In response to widespread and active exploitation of vulnerabilities in Ivanti Connect Secure and Ivanti Policy Secure solutions, the Cybersecurity and Infrastructure Security Agency (CISA) has issued Emergency Directive 24-01. CISA's directive mandates immediate action by Federal Civilian Executive Branch (FCEB) agencies to mitigate the risks posed by these vulnerabilities.

The vulnerabilities, identified as CVE-2023-46805 and CVE-2024-21887, allow threat actors to exploit the affected products and gain unauthorized access to restricted resources, perform data exfiltration, and establish persistent system access. These actions can lead to a complete compromise of target information systems.

Ivanti, the provider of the affected products, released temporary mitigation measures in the form of an XML file that agencies must download and import into their systems until a permanent update becomes available.

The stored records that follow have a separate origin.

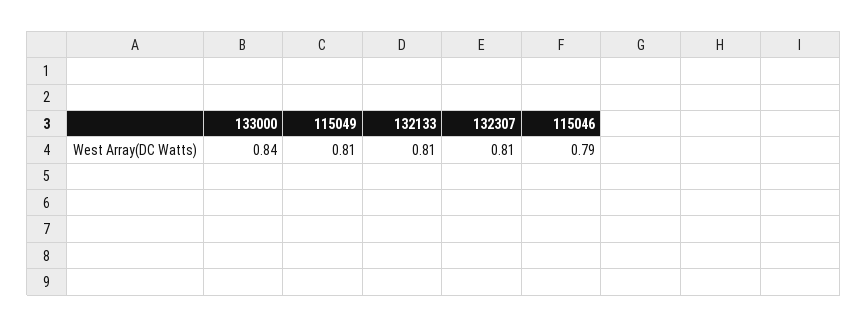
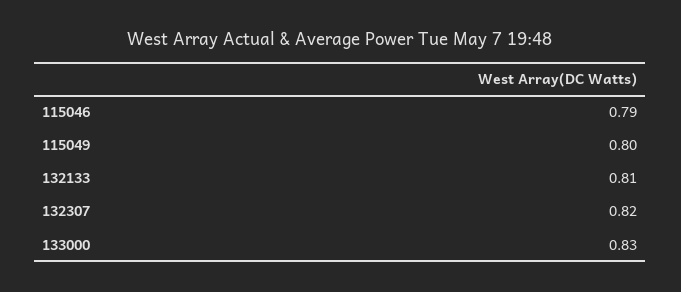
133000: 0.84 -> 0.83
115049: 0.81 -> 0.8
132307: 0.81 -> 0.82

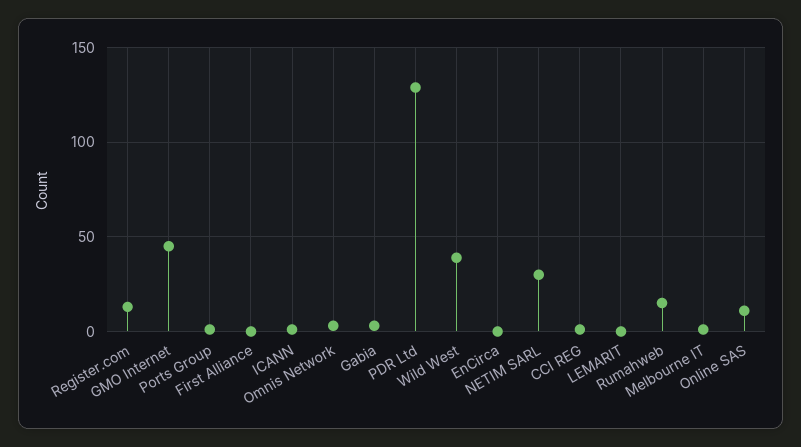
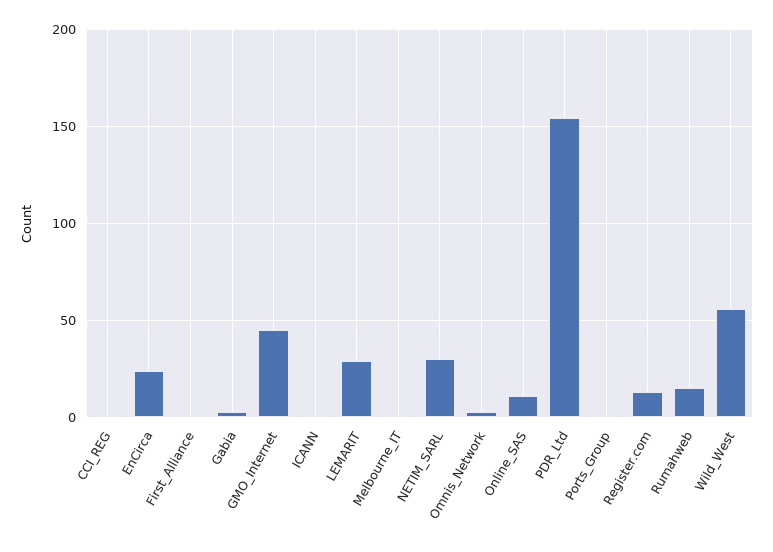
PDR Ltd: 130 -> 155
Wild West: 40 -> 55
EnCirca: 0 -> 25
LEMARIT: 0 -> 30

Under the Emergency Directive, agencies running Ivanti Connect Secure or Ivanti Policy Secure solutions are required to take several immediate steps. First, they must download and import the provided XML file, "mitigation.release.20240107.1.xml," via Ivanti's download portal, into the affected products. It is crucial to follow Ivanti's guidelines to ensure the correct import and prevent service disruptions.

After importing the XML file, agencies must also download and run Ivanti's External Integrity Checker Tool. This tool will reboot the affected products and check for any indications of compromise. If compromise indicators are detected, agencies must report them to CISA immediately at central@cisa.dhs.gov.

In the case of compromised products, agencies should remove them from their networks and initiate incident analysis. It is essential to preserve data from the compromised devices by creating forensic hard drive images while hunting for further indications of compromise.

To bring a compromised product back into service, agencies must reset the affected Ivanti solution software to factory default settings. Then, they must download and import the same XML file mentioned earlier. Following Ivanti's instructions is crucial to ensure a correct import and avoid service disruptions.

Agencies must also apply future updates that address the vulnerabilities referenced in the directive as they become available. These updates should be implemented within 48 hours of their release by Ivanti.

Within one week of the issuance of the directive, agencies must report a comprehensive inventory of all instances of Ivanti Connect Secure and Ivanti Policy Secure products on their networks to CISA, using a provided template. This report should include details on the actions taken and their results.

The Emergency Directive applies to agency assets in any federal information system, including those used or operated by third-party entities on behalf of agencies. Agencies are responsible for maintaining an inventory of their information systems hosted in third-party environments and ensuring compliance with the directive's requirements.

CISA will provide technical assistance to agencies lacking internal capabilities to comply with the directive. They will continue monitoring and identifying instances and potential compromises associated with these vulnerabilities and provide further guidance when necessary.

The Emergency Directive will remain in effect until CISA determines that all agencies using the affected software have completed the required actions or until it is terminated through appropriate measures.

For general information, assistance, and reporting, agencies may contact CyberDirectives@cisa.dhs.gov. To report any indications of compromise, they should use central@cisa.dhs.gov.

In conclusion, the Emergency Directive issued by CISA emphasizes the critical nature of the vulnerabilities in Ivanti Connect Secure and Ivanti Policy Secure. Immediate action by FCEB agencies is necessary to mitigate the risks and protect against potential compromises of information systems.